Can I call character witnesses?
Yes. If you have no previous convictions or cautions it is generally a good idea to call character witness’s to give evidence on your behalf at your trial. Do beware however that if you are intending to call character witnesses they must know what it is you have been charged with.
I have previous convictions, can I call character witnesses?
Yes. Any defendant can call a character witness but there may be implications for you in doing so. If you assert good character evidence then in many cases your previous convictions will go before the jury in order to correct the false impression that you have given.
If you have previous convictions the decision about whether to call character evidence is a tactical one and one which should be discussed with your barrister.

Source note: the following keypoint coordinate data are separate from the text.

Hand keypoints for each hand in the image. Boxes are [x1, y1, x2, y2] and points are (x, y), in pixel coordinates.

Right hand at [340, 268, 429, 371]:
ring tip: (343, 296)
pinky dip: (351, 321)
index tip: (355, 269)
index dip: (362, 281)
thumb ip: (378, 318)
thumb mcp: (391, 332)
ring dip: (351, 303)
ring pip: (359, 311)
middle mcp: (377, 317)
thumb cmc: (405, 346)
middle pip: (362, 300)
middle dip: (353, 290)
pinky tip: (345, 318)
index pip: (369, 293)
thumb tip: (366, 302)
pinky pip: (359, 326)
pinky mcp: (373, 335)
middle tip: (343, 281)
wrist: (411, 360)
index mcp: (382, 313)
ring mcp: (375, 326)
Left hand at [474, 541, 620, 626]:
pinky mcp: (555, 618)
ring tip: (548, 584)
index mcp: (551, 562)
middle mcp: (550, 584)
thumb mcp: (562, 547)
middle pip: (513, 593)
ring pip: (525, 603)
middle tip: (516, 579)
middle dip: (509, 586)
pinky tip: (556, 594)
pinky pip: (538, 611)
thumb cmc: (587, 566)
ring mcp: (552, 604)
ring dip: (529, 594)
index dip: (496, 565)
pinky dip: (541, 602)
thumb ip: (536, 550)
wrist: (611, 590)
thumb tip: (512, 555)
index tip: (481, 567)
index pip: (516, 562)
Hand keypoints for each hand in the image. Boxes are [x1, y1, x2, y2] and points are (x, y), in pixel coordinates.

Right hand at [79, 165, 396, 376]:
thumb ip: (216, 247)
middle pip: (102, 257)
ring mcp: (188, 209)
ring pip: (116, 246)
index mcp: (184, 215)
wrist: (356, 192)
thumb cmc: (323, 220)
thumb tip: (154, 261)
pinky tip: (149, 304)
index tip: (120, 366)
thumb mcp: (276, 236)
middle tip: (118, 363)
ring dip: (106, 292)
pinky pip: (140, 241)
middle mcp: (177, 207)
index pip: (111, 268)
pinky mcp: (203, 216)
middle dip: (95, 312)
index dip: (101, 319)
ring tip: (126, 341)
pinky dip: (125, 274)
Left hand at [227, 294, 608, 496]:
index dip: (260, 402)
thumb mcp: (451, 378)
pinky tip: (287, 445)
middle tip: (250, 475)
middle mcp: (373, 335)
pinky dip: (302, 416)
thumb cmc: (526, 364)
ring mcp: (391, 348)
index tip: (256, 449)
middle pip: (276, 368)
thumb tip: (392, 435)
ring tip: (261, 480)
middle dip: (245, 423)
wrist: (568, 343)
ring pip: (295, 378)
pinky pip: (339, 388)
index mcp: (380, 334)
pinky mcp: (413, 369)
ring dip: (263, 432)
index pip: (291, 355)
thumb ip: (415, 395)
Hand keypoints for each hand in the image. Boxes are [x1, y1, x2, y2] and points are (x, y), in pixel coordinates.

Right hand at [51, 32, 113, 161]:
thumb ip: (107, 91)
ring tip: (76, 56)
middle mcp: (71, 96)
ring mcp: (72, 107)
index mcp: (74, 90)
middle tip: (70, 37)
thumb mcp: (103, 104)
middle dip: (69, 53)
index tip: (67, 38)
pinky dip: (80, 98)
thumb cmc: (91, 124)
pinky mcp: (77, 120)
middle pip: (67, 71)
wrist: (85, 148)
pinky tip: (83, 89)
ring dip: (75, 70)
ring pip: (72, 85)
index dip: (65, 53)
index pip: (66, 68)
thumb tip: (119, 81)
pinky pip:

If for example you are a man with eight previous convictions for violence it may be considered unwise to call your mother to give evidence to say that you are not a violent person. The reason for this is twofold; firstly because your mother’s evidence would be worthless in those circumstances and secondly and more importantly, your eight previous convictions for violence, upon application, will then go before the jury in order to correct the false impression that you have just given through your mother’s evidence.
Conversely, if for example you have been charged with assault occasioning actual bodily harm and you have one previous conviction for failing to provide a specimen of breath dating back ten years, then to call your mother to say you are not a violent person would have much more credibility.
In some cases it can be in your best interests to admit into evidence your previous conviction/s by agreement; lessening the impact of any bad character application that the prosecution may make against you in these circumstances.
Essentially the decision is whether the good character evidence is of sufficient value to your defence to offset any prejudice that may be caused by the introduction of your previous convictions. This is something that you should always seek legal advice on.
Can the evidence of my witnesses be agreed or do they all have to attend court to give evidence?
In some cases, yes. Largely it depends on what your witness says. If there is nothing controversial about their evidence the prosecution may agree it. If there is anything in dispute, then the prosecution are unlikely to agree it and you will have to call that witness to attend court to give live evidence on your behalf.
Character evidence is far more likely to be agreed than evidence of fact.
Can my witnesses sit in court and listen to my trial?
No, not until they have given their evidence. Once your trial has started you should not speak to them about your case until they have given their evidence. Tactically it is better not to speak to them at all whilst in the court building as you don’t want any suggestion that you have been updating them about your trial or tipping them off as to what to say.
If your witness is an expert then in some cases they are able to sit in court to listen to the evidence as it unfolds at your trial so that they can then give their expert evidence/opinion it.
What happens at the end of my case?
If you have been charged with another person and your case has been dealt with first, their case will then proceed in exactly the same way as described for yours. You or your barrister if you are represented will be able to cross examine them if they choose to give evidence and also their witnesses.
At the end of the Defence case the Judge will then sum up the evidence to the jury and direct them on the law.